Australia’s first streaming service Quickflix is trying to get rival Stan to restructure a massive share block it holds in the business, claiming it is putting off new investors as it seeks a new round of capital raising.
In 2014 Stan, owned by Nine Entertainment and Fairfax Media, bought a $1m shareholding from US cable giant HBO which also came with a series of warrants and covenants effectively blocking Quickflix from being sold without the new owners paying more than $10.5m to Stan.
Quickflix today put out a statement to the Australian Securities Exchange saying it was now looking to “restructure” Stan’s shares as it goes into yet another round of capital-raising from investors claiming they are “a significant disincentive for incoming investors”.

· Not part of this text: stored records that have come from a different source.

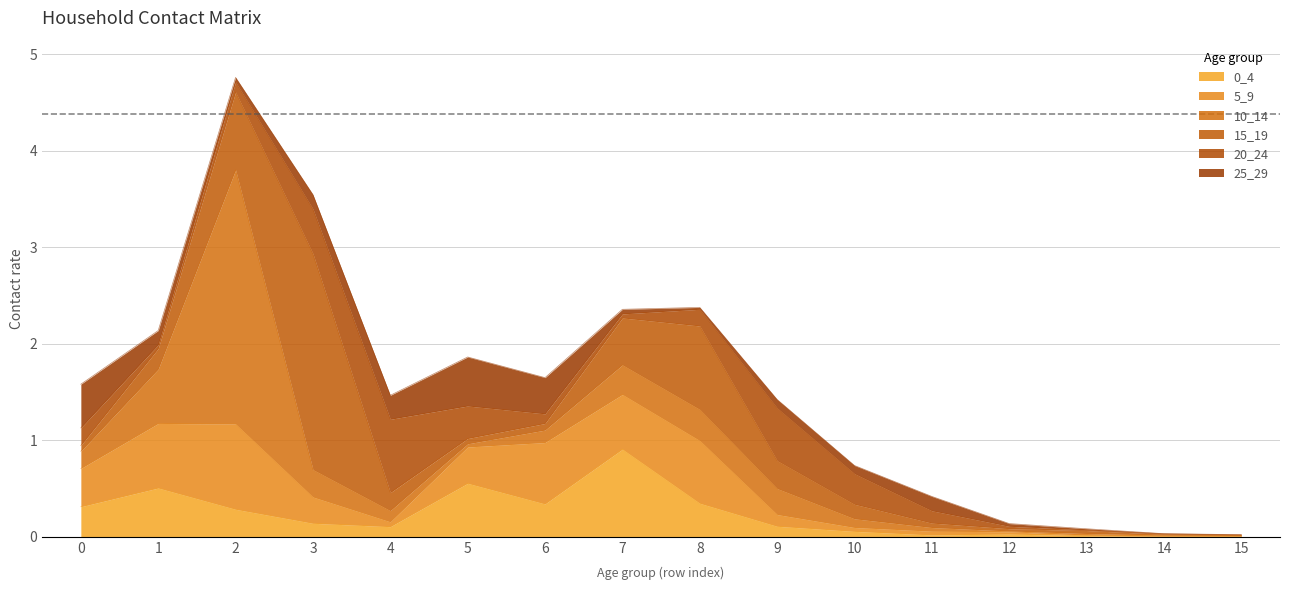

Where is 0_4 nearest to the value 0?

14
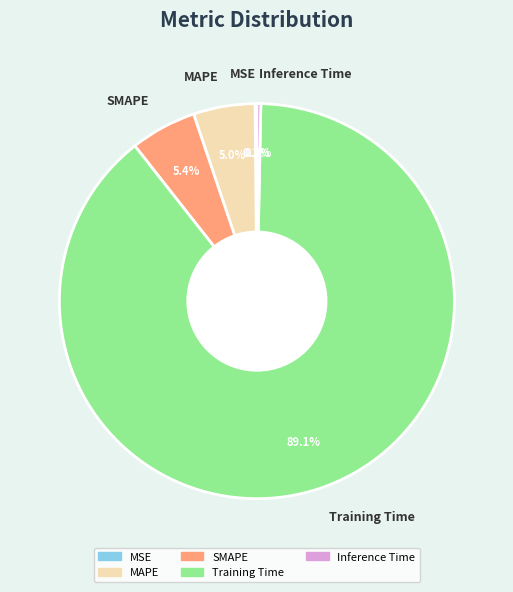

What portion of the pie excludes SMAPE?

94.6%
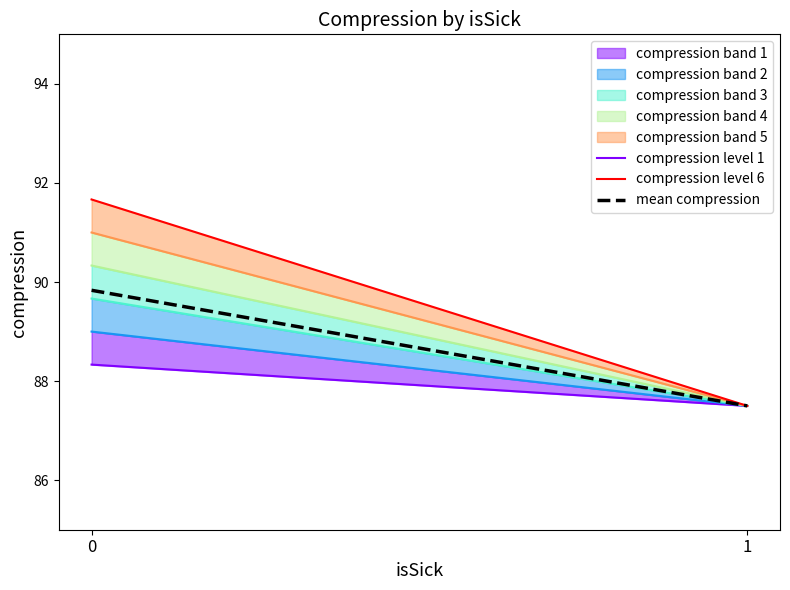

What is the value of the mean compression point at the 2nd from the left?

87.5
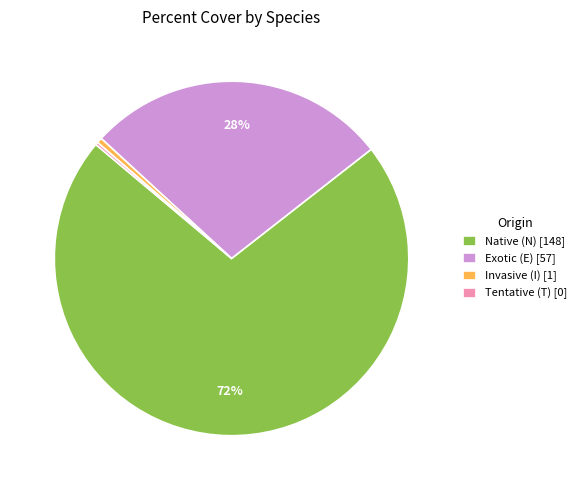

To the nearest percent, what percentage of the pie is Native (N) [148]?

72%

At the end of last month Quickflix filed its latest accounts (ASX: QFX) which showed the company has just $659,000 cash on hand and had seen a 22% fall in subscriber numbers for the quarter.
On Christmas Eve it also snuck out an announcement that it had restructured $7.5m owed to major studios for licensing agreements, while last month CEO Stephen Langsford told Mumbrella the business was pivoting away from streaming to concentrate on its still profitable DVD delivery and on-demand movie businesses.
In today’s statement, Quickflix said: “In order to progress its restructure and raise new capital, Quickflix is therefore seeking to reach agreement with Stan for the immediate restructuring of the RPS.”
Quickflick’s market cap on the ASX is $2.22m.
According to the statement, Stan’s holding must also legally be recorded as a debt of $11.6m on the Quickflix books.
It adds: “Whilst Stan can only ask for redemption of the RPS (redeemable preference shares) in limited circumstances, the company will rank behind the RPS.”
Stan has been approached for comment.